As bogoffmda says "....your brother has died and he did not like the woman - ergo she should not go to his funeral. Utter hypocrisy if she does and to be honest another kick in the balls to your brother that she matters more to his DF than his own son."

If she wants to support her husband let her drop him off to wherever the wake, removal, funeral, crematorium or graveyard will be and collect him afterwards. Be nearby if needs be.

Your mother's heart was broken. Your late brother did not handle the family break up well. Your mother is entitled to grieve her beloved son on her terms.
Family breakdown is so tough on so many.
Some leave their families with little thought for the consequences.
I don't advocate staying in a marriage that is dead. But if there are children do all in your power to make it work.

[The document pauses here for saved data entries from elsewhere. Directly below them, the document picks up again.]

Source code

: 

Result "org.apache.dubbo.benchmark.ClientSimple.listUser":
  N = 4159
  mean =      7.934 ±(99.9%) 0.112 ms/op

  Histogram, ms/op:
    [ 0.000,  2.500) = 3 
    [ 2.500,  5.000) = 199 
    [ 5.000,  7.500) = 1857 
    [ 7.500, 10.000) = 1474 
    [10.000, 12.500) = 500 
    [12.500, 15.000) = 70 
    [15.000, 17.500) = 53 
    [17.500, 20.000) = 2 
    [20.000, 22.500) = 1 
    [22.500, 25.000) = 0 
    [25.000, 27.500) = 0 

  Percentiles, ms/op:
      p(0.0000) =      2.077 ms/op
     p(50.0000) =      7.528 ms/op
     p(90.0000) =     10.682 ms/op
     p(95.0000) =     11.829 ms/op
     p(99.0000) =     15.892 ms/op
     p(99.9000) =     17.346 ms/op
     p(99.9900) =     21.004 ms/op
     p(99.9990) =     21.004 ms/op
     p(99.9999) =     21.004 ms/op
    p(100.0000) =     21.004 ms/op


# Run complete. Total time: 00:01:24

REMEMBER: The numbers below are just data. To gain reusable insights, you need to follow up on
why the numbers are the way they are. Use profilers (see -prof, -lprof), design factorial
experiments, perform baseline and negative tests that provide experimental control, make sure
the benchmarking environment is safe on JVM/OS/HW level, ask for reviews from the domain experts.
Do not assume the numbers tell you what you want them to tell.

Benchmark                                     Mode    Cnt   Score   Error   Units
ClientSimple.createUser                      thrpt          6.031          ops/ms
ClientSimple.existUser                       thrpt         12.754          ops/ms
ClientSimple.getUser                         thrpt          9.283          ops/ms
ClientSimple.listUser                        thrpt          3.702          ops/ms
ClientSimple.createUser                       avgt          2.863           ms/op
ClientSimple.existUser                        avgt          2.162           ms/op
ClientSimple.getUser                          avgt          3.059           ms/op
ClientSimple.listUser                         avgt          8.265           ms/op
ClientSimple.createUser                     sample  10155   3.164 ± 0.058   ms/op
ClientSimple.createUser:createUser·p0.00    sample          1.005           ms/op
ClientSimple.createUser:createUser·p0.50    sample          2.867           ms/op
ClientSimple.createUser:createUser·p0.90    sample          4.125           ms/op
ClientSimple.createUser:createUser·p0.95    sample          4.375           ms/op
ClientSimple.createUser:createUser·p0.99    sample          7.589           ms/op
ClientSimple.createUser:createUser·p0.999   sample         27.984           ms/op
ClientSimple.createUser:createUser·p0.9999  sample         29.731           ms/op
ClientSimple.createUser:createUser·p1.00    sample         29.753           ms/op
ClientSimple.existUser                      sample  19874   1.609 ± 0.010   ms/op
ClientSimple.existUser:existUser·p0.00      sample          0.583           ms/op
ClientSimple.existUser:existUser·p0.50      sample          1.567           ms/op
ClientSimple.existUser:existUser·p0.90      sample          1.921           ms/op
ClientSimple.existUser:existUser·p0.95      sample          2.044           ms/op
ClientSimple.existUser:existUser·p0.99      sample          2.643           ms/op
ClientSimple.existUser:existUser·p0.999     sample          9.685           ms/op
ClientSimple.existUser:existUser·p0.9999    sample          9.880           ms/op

billy1966 · 08/07/2021 18:42

@NeonDreams

I agree.

Her brother was 14 when her father walked out on his wife and children and then screwed his family financially.

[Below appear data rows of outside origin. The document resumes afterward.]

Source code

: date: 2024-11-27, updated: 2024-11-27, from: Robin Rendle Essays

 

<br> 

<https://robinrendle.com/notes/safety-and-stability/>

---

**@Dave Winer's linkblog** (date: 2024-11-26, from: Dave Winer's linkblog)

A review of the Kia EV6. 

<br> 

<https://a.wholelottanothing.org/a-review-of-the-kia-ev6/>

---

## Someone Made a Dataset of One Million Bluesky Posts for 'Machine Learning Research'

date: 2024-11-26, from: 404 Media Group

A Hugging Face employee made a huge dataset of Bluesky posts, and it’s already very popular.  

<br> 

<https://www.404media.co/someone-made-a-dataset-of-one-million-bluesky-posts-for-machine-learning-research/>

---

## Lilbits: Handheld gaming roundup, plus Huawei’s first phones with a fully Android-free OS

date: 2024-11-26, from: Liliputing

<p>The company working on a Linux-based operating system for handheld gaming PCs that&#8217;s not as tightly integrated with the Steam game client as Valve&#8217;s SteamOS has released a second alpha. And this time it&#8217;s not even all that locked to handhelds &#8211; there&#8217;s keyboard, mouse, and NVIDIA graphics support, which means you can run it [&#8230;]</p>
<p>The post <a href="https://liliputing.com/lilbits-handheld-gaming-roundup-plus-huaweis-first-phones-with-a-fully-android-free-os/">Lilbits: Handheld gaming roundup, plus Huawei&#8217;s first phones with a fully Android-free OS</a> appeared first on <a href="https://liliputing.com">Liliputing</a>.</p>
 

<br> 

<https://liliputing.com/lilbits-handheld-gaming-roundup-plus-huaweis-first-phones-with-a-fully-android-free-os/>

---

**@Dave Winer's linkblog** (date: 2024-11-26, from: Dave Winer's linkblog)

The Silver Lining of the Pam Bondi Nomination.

It sounds like he could have been with his first wife nearly 20 years before he decided to cheat on her and his children and then screwed her financially.

What a scummy man.

His wife was left cleaning to keep her children provided for whilst he lived a fine comfortable life.

The OP's father is scum.
His second wife chose to be with a scummy cheat.
His son was devastated by his actions.
No doubt his mother dealt with the fall out of her scummy Ex husbands actions, as she tried to support her son.

Yea I bet she is bitter as she now has to deal with the death of that poor boy.

Yea I bet she is bitter.

NeonDreams · 08/07/2021 18:44

Yes billy1966 and as you say she has every right to be bitter. Every single right. I don't believe anyone on here who says they wouldn't be bitter. I honestly don't.

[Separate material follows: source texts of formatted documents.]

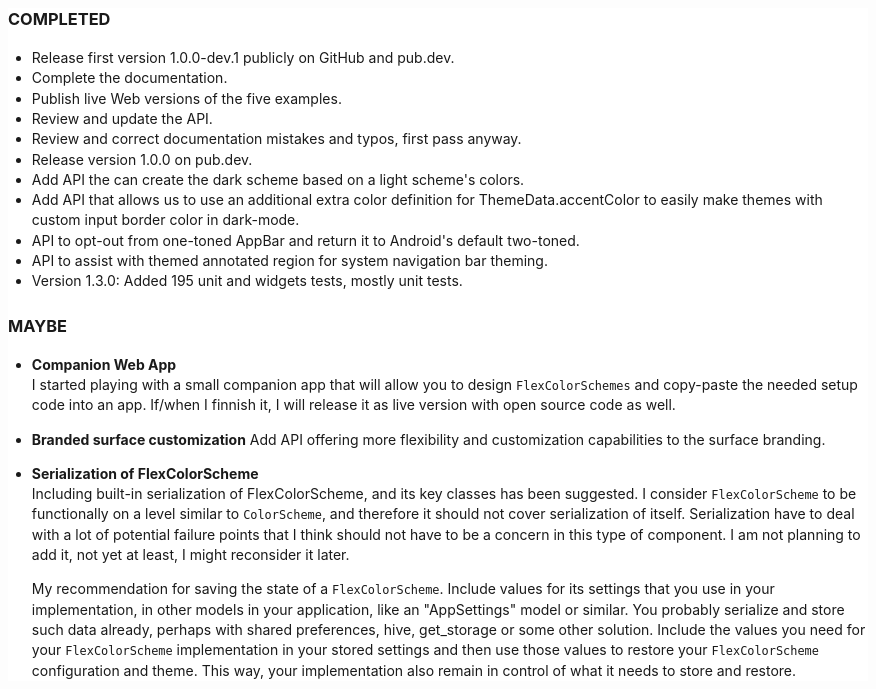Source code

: ### COMPLETED
- Release first version 1.0.0-dev.1 publicly on GitHub and pub.dev.
- Complete the documentation.
- Publish live Web versions of the five examples.
- Review and update the API.
- Review and correct documentation mistakes and typos, first pass anyway.
- Release version 1.0.0 on pub.dev.
- Add API the can create the dark scheme based on a light scheme's colors.
- Add API that allows us to use an additional extra color definition for ThemeData.accentColor to easily make themes with custom input border color in dark-mode.
- API to opt-out from one-toned AppBar and return it to Android's default two-toned.
- API to assist with themed annotated region for system navigation bar theming.
- Version 1.3.0: Added 195 unit and widgets tests, mostly unit tests.

### MAYBE
- **Companion Web App**  
  I started playing with a small companion app that will allow you to design `FlexColorSchemes` and copy-paste the 
  needed setup code into an app. If/when I finnish it, I will release it as live version with open source code as well.
  
- **Branded surface customization**
  Add API offering more flexibility and customization capabilities to the surface branding.

- **Serialization of FlexColorScheme**  
  Including built-in serialization of FlexColorScheme, and its key classes has been suggested. I consider
  `FlexColorScheme` to be functionally on a level similar to `ColorScheme`, and therefore it should not cover 
  serialization of itself. Serialization have to deal with a lot of potential failure points that I think should
  not have to be a concern in this type of component. I am not planning to add it, not yet at least, I might
  reconsider it later.
  
  My recommendation for saving the state of a `FlexColorScheme`. Include values for its settings that you 
  use in your implementation, in other models in your application, like an "AppSettings" model or similar. 
  You probably serialize and store such data already, perhaps with shared preferences, hive, get_storage or 
  some other solution. Include the values you need for your `FlexColorScheme` implementation in your stored settings
  and then use those values to restore your `FlexColorScheme` configuration and theme. This way, your implementation
  also remain in control of what it needs to store and restore.  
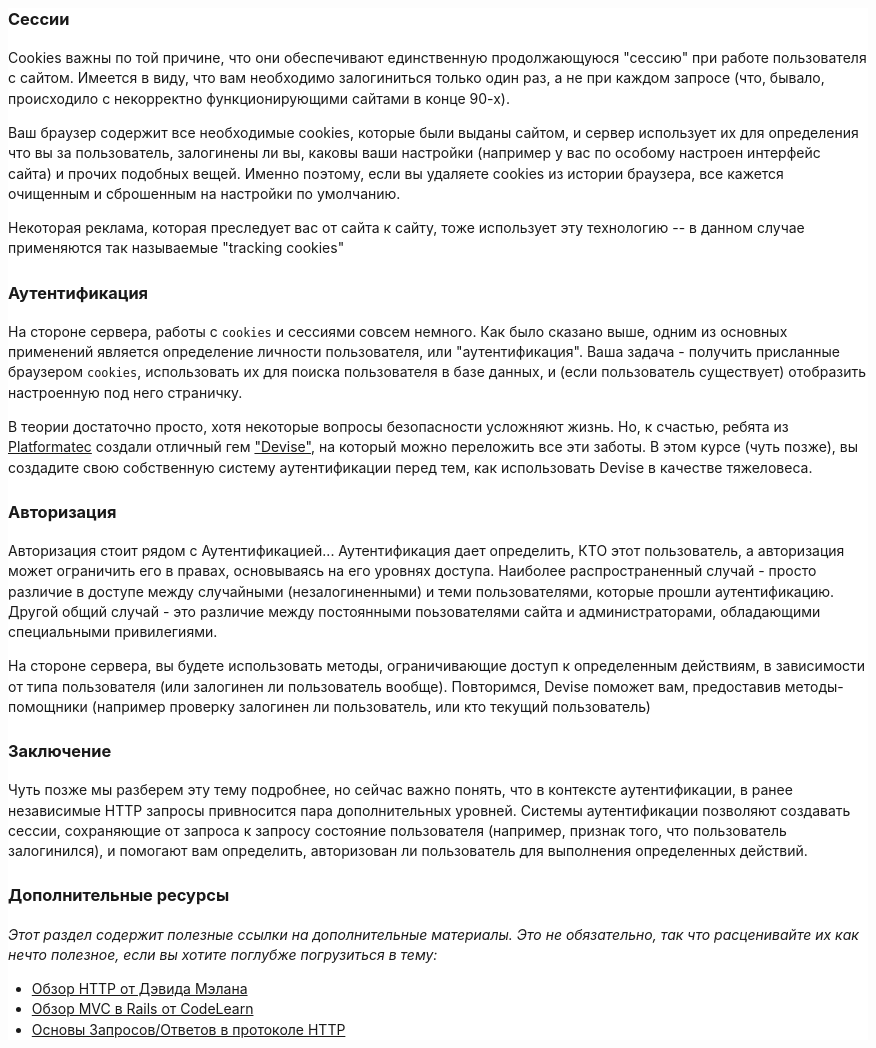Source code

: ### Сессии

Cookies важны по той причине, что они обеспечивают единственную продолжающуюся "сессию" при работе пользователя с сайтом. Имеется в виду, что вам необходимо залогиниться только один раз, а не при каждом запросе (что, бывало, происходило с некорректно функционирующими сайтами в конце 90-х).

Ваш браузер содержит все необходимые cookies, которые были выданы сайтом, и сервер использует их для определения что вы за пользователь, залогинены ли вы, каковы ваши настройки (например у вас по особому настроен интерфейс сайта) и прочих подобных вещей. Именно поэтому, если вы удаляете cookies из истории браузера, все кажется очищенным и сброшенным на настройки по умолчанию.

Некоторая реклама, которая преследует вас от сайта к сайту, тоже использует эту технологию -- в данном случае применяются так называемые "tracking cookies"

### Аутентификация

На стороне сервера, работы с `cookies` и сессиями совсем немного. Как было сказано выше, одним из основных применений является определение личности пользователя, или "аутентификация". Ваша задача - получить присланные браузером `cookies`, использовать их для поиска пользователя в базе данных, и (если пользователь существует) отобразить настроенную под него страничку.

В теории достаточно просто, хотя некоторые вопросы безопасности усложняют жизнь. Но, к счастью, ребята из [Platformatec](http://plataformatec.com.br/) создали отличный гем ["Devise"](https://github.com/plataformatec/devise), на который можно переложить все эти заботы. В этом курсе (чуть позже), вы создадите свою собственную систему аутентификации перед тем, как использовать Devise в качестве тяжеловеса.

### Авторизация

Авторизация стоит рядом с Аутентификацией... Аутентификация дает определить, КТО этот пользователь, а авторизация может ограничить его в правах, основываясь на его уровнях доступа. Наиболее распространенный случай - просто различие в доступе между случайными (незалогиненными) и теми пользователями, которые прошли аутентификацию. Другой общий случай - это различие между постоянными поьзователями сайта и администраторами, обладающими специальными привилегиями.

На стороне сервера, вы будете использовать методы, ограничивающие доступ к определенным действиям, в зависимости от типа пользователя (или залогинен ли пользователь вообще). Повторимся, Devise поможет вам, предоставив методы-помощники (например проверку залогинен ли пользователь, или кто текущий пользователь)

### Заключение

Чуть позже мы разберем эту тему подробнее, но сейчас важно понять, что в контексте аутентификации, в ранее независимые HTTP запросы привносится пара дополнительных уровней. Системы аутентификации позволяют создавать сессии, сохраняющие от запроса к запросу состояние пользователя (например, признак того, что пользователь залогинился), и помогают вам определить, авторизован ли пользователь для выполнения определенных действий.


### Дополнительные ресурсы

*Этот раздел содержит полезные ссылки на дополнительные материалы. Это не обязательно, так что расценивайте их как нечто полезное, если вы хотите поглубже погрузиться в тему:*

* [Обзор HTTP от Дэвида Мэлана](http://www.youtube.com/watch?v=8KuO4r5CHjM)
* [Обзор MVC в Rails от CodeLearn](http://www.codelearn.org/ruby-on-rails-tutorial/mvc-in-rails)
* [Основы Запросов/Ответов в протоколе HTTP](http://justahelp.blogspot.com/2013/09/http-requestresponse-basics.html)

EllebellyBeeblebrox · 08/07/2021 18:51

[quote NeonDreams]@EllebellyBeeblebrox How did the talk go?[/quote]
Not too bad Thankyou Neon, he said he understands how difficult it is (nonsense but I let that one go) and he will sit at the back with SM and then leave afterwards and not come to the wake. As others have said I expect the day to be a blur and hopefully mum won’t even notice she is there. She will be sandwiched between me and either my husband or my uncle, and there are enough people aware of the dynamics that if something was brewing we should be able to defuse it. I would far rather he didn’t bring her and sat at the front with us and then spent some time with my brothers friends and the rest of us at the wake, but it’s a compromise of sorts I suppose. Thankyou for your understanding and empathy x

OP posts:
mbosnz · 08/07/2021 19:06

I imagine your mother would prefer him to be far away from her, as well. So long as he keeps a low profile, hopefully all goes well, and your brother's sister and mother can say goodbye and grieve in relative peace.

I am so sorry for the terrible loss, suffered by a loving and involved mother and sister.

Tubbs99 · 08/07/2021 19:13

I’m with you OP. She shouldn’t come. She must know that she’d be unwelcome at the funeral and unless she’s an utter bitch why would she want to be responsible for causing a scene with grieving relatives? Your dad will have others to support him there.